In the video, Nakoda wanders in front of the evergreens, just a short distance from where Rodgers stood near Lake O’Hara. Unbothered by the photographer’s presence, she continued her journey near the cabin, finally disappearing back into the trees.
Though Nakoda’s fur is fairly light, she isn’t albino or even piebald. Grizzly bears, a sub-category of brown bears, can vary in color, ranging from the dark brown we commonly see up to Nakoda’s shade. That said, it’s still rare to see one quite so light in the wild.
Check out Nakoda in all of her glory.
Canadian Photographer Was ‘in Complete Awe’ of White Grizzly Bear
In a phone interview with CTV News Calgary, Rodgers recalled the moment when he first saw Nakoda.
“I didn’t know it was a bear at first,” Rogers said. “I thought it was a mountain goat.”

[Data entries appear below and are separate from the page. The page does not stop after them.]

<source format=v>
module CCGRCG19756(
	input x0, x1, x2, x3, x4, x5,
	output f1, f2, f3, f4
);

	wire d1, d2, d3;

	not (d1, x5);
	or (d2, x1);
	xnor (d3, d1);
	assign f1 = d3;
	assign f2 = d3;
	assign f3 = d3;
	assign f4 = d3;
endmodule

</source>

Quickly, he realized the fantastic yet deadly animal before him. Despite the potentially dangerous situation, Rodgers didn’t show any fear. In fact, he even started chatting with Nakoda.

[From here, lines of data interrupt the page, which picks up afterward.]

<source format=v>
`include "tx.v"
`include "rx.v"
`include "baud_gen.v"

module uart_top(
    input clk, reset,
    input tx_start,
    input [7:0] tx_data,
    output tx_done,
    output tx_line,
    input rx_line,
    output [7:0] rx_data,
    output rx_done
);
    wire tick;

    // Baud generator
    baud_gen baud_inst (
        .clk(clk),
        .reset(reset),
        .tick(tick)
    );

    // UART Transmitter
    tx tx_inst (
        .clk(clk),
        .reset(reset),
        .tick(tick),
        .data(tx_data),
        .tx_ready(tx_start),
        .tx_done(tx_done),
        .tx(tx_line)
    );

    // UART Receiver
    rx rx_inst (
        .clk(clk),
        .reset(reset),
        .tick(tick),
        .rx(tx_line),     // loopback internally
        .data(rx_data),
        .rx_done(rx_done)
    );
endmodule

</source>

“She was staring right at me. She looked healthy. We stared at each other for a good 10-15 seconds. I started talking to her a little,” he continued.
Though their moment together was brief, the Alberta photographer knew just how magical the sighting was.
“We spent about five minutes together and I was in complete awe of her,” Rogers later said in an email to CTV News. “She is so beautiful and was so peaceful.”
Unfortunately, though, Nakoda’s story isn’t without tragedy. According to Rodgers, Nakoda’s sibling had died from a car accident on the highway just several days before the sighting. With one less grizzly bear in the park, Nakoda’s presence is more important than ever.
Shortly after Rodgers’ first post, he encountered the white grizzly bear once again in the same location.
“Once she left I retraced her steps trying to get a photo of her paw prints in the snow. I was surprised to see no sign of her tracks at all and discovered that she was licking up a bunch of little black bugs that were all over the top of the snow. She did not seem to have a care in the world and was causally [sic] strolling around licking up all of the bugs she could find,” the photographer explained.